*Task instructions*. Below are the records; how many of their lines contain "result"? Reply only with that figure.

++++ Source data

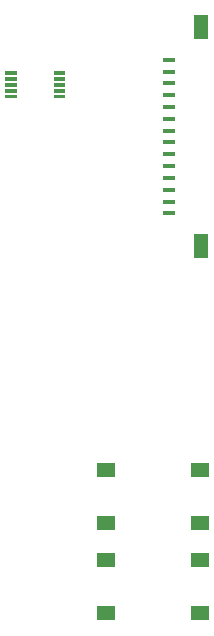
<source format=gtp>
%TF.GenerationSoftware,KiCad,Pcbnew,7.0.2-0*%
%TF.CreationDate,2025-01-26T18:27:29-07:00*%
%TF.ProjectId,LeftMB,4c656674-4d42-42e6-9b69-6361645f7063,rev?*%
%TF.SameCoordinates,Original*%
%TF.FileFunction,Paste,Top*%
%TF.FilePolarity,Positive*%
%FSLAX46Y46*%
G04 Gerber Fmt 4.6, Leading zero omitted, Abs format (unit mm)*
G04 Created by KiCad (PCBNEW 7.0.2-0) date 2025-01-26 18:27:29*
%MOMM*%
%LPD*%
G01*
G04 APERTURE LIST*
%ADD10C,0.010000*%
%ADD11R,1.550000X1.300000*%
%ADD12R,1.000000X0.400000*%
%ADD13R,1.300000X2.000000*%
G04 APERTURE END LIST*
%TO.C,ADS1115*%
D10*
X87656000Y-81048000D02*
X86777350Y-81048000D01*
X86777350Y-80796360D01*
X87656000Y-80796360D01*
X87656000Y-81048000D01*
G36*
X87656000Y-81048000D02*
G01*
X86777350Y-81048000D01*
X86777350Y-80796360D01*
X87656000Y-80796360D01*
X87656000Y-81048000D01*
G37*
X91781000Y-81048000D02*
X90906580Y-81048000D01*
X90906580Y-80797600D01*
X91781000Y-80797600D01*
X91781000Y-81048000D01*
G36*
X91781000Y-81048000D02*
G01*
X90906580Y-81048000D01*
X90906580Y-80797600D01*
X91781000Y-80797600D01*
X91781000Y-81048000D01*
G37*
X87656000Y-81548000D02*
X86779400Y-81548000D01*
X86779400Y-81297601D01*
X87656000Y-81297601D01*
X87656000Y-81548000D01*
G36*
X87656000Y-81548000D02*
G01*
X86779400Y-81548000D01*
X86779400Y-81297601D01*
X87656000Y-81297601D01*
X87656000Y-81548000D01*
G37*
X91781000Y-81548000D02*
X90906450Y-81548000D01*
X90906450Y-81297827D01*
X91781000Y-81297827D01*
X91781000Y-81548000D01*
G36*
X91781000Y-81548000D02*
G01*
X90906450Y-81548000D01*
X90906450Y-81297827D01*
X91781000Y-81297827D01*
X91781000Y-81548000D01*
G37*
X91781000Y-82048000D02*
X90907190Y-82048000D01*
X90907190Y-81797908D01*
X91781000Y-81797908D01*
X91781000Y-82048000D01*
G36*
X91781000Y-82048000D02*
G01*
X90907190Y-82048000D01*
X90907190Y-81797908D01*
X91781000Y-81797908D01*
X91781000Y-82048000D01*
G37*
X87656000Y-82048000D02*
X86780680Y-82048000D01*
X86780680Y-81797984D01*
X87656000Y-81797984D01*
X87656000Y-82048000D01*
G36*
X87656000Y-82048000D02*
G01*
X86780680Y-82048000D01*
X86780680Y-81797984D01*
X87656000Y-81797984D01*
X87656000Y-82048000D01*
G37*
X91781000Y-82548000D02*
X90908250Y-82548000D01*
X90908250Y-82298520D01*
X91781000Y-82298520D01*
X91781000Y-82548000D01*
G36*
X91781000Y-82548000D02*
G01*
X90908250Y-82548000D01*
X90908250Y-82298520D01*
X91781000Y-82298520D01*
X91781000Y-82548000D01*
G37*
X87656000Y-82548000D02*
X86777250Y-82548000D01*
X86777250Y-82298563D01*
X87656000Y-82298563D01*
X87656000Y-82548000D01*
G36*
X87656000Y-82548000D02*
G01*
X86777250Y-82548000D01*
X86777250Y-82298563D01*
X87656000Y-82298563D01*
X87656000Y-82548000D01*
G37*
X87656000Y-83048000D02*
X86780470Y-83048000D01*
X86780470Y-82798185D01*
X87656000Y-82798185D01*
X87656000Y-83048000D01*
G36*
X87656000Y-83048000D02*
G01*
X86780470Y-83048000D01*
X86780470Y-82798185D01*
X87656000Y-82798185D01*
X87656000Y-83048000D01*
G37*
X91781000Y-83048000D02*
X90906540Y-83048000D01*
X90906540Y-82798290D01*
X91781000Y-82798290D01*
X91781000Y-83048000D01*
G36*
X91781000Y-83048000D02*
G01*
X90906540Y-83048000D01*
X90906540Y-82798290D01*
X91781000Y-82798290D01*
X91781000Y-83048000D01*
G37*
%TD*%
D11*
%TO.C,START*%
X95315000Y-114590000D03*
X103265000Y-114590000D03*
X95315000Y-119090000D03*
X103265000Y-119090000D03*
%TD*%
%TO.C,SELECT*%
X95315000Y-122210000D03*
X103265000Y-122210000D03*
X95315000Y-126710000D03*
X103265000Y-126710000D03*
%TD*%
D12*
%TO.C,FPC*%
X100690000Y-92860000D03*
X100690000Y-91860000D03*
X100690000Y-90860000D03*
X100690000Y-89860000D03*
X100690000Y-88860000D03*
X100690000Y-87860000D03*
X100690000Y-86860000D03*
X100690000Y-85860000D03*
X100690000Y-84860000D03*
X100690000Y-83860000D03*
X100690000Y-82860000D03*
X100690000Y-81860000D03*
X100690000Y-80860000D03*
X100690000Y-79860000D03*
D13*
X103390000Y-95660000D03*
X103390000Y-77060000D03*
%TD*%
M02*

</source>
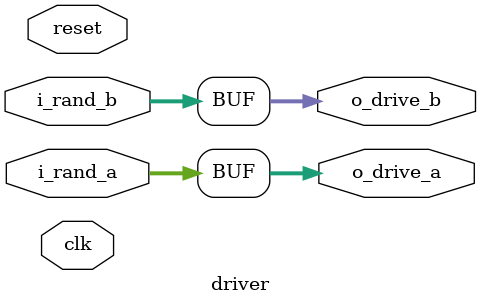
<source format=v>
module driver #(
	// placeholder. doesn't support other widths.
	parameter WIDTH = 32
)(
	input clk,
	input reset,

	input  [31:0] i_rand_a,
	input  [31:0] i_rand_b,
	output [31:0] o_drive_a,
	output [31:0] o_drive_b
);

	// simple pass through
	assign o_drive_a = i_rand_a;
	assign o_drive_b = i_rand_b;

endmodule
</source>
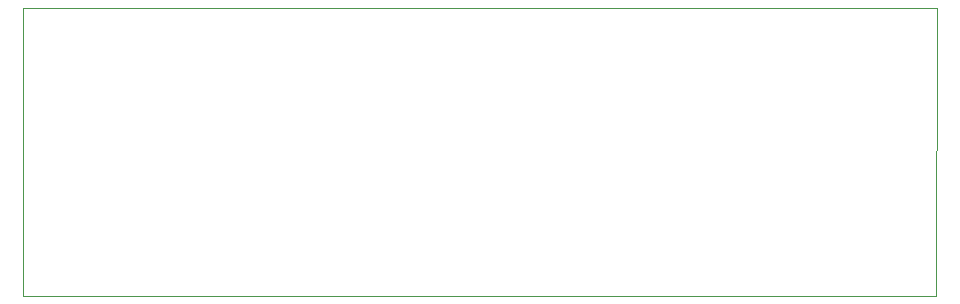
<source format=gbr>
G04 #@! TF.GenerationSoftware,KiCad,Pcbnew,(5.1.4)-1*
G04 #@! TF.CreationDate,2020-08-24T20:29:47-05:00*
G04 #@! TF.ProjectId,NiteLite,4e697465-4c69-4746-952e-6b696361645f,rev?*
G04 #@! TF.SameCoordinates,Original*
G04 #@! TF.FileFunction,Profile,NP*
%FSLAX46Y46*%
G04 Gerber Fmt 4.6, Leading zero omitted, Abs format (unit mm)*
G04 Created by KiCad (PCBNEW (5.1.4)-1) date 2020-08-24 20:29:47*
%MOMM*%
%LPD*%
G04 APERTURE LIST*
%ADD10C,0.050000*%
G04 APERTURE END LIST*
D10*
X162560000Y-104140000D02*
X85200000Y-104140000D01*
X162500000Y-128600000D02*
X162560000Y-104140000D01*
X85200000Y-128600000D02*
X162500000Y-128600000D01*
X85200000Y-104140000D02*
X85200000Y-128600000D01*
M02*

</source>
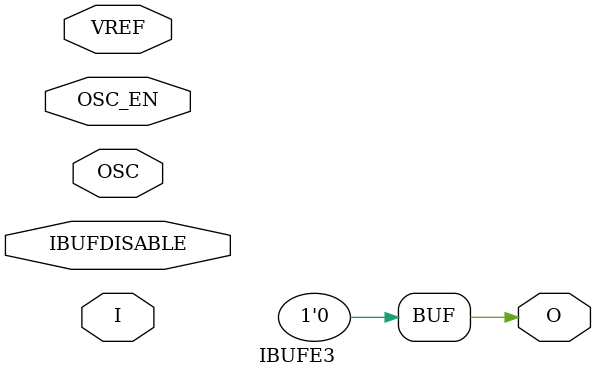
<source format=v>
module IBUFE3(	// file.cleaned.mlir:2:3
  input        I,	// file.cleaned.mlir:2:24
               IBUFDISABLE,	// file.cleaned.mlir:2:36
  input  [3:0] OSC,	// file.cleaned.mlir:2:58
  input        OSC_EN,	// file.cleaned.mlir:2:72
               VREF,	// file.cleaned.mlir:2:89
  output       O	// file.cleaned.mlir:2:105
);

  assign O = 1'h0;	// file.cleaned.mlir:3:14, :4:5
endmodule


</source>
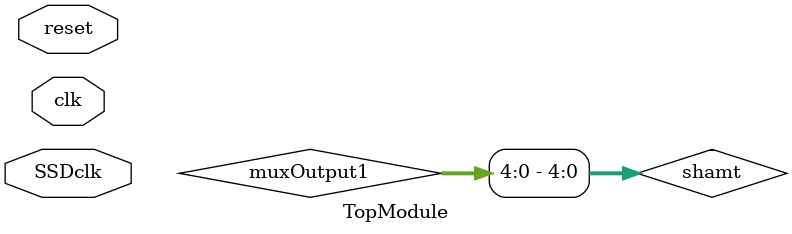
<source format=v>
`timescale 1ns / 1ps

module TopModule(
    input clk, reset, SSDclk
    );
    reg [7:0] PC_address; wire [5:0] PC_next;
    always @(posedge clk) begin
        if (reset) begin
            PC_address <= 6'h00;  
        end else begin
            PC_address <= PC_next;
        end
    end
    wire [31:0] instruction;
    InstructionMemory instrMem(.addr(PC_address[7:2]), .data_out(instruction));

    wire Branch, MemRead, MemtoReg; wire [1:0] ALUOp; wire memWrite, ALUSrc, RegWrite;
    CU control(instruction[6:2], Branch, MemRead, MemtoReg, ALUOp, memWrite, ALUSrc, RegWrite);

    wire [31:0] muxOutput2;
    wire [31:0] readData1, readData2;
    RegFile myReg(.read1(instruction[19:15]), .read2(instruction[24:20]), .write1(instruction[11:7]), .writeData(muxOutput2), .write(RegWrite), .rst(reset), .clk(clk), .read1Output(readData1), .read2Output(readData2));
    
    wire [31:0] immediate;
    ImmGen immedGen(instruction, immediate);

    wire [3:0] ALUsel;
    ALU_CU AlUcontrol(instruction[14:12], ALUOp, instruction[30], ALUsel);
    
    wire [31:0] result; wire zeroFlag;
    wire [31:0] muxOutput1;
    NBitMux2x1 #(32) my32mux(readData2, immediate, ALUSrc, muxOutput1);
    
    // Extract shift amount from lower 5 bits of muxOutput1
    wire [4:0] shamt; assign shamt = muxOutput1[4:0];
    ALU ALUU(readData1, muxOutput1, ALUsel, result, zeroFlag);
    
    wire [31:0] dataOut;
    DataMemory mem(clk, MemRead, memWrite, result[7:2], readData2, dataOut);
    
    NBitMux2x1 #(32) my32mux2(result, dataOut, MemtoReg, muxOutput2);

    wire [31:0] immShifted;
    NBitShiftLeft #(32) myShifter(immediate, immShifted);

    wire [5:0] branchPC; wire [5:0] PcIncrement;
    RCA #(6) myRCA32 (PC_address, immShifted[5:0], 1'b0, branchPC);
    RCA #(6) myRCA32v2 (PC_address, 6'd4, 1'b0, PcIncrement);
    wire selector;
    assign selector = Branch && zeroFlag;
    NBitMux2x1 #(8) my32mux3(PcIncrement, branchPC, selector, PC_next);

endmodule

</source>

++++++++

*Written solution*. 4